NATIONAL GALLERY OF ART, WASHINGTON, GIFT OF MRS. MAX BECKMANN
In Family Picture (1920), a bandaged veteran, a young boy, and four women of varying ages are joined in a close, vertical space. Despite their proximity, each figure seems solitary. It is images like this, with their unsentimental depiction of social alienation that cast Beckmann as a leader of the Neue Sachlichkeit, along with Otto Dix and George Grosz. However, as Family Picture, a number of his self-portraits, and later works, such as the triptych Departure (1932–33) and Paris Society (1925, 1931) show, Beckmann’s canvases don’t just present the viewer with a feast of social malaise, they also attest to spatial dislocation, implying how the horrors of Europe’s early-20th century distort one’s ability to see the world.
Nazism is the present absence of the show. As the title makes clear, the exhibition tilts toward Beckmann’s paintings after World War II. However, in a way, the Third Reich was a dizzying manifestation of the darkest corners of Beckmann’s oeuvre. We can glimpse his smoldering hatred for Hitler’s Germany. Bird’s Hell (1938) gives an intimation of this contempt with a dark, almost pagan carnival of torture and depravity. Beckmann’s disposition toward fascism is further revealed in his 1947 revisions to Paris Society. Most strikingly, the German cultural ambassador’s face has been transformed from that of a reveler to a quiet mourner.

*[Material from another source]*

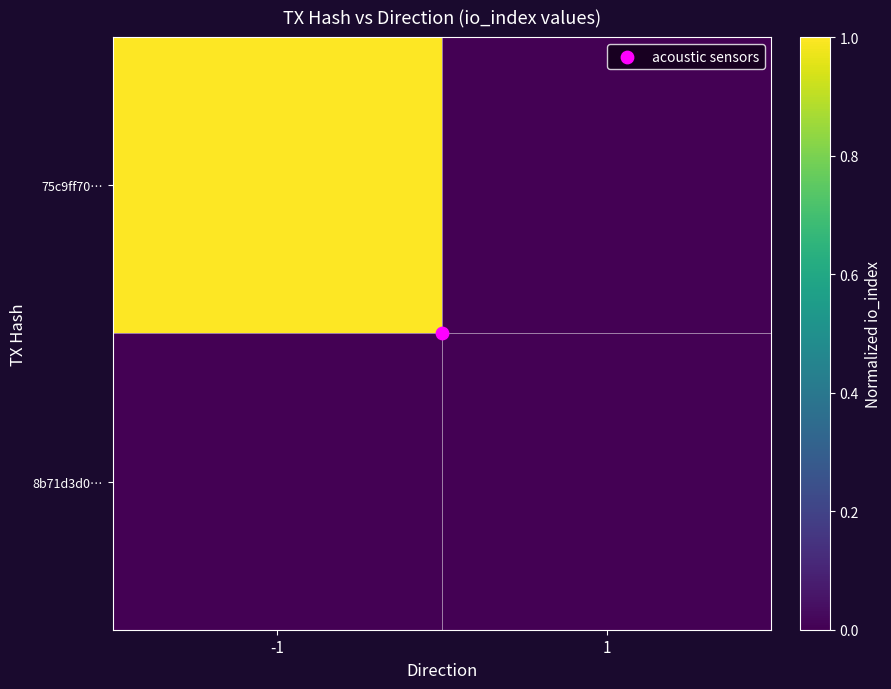

Reading right to left, extract all data points from this chart.

75c9ff70…: 1=0	-1=1
8b71d3d0…: 1=0	-1=0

In his last works, such as Falling Man (1950), which depicts a half naked figure gliding downward headfirst, and Self-Portrait in Blue Jacket, Beckmann grapples with mortality, and the metaphysical questions it engenders. Almost paradoxically, Beckmann was energized by New York City. When he finally arrived there, it felt like “a prewar Berlin multiplied a hundredfold.” New York, as this show admirably reveals, gave Beckmann a new, if short, lease on life.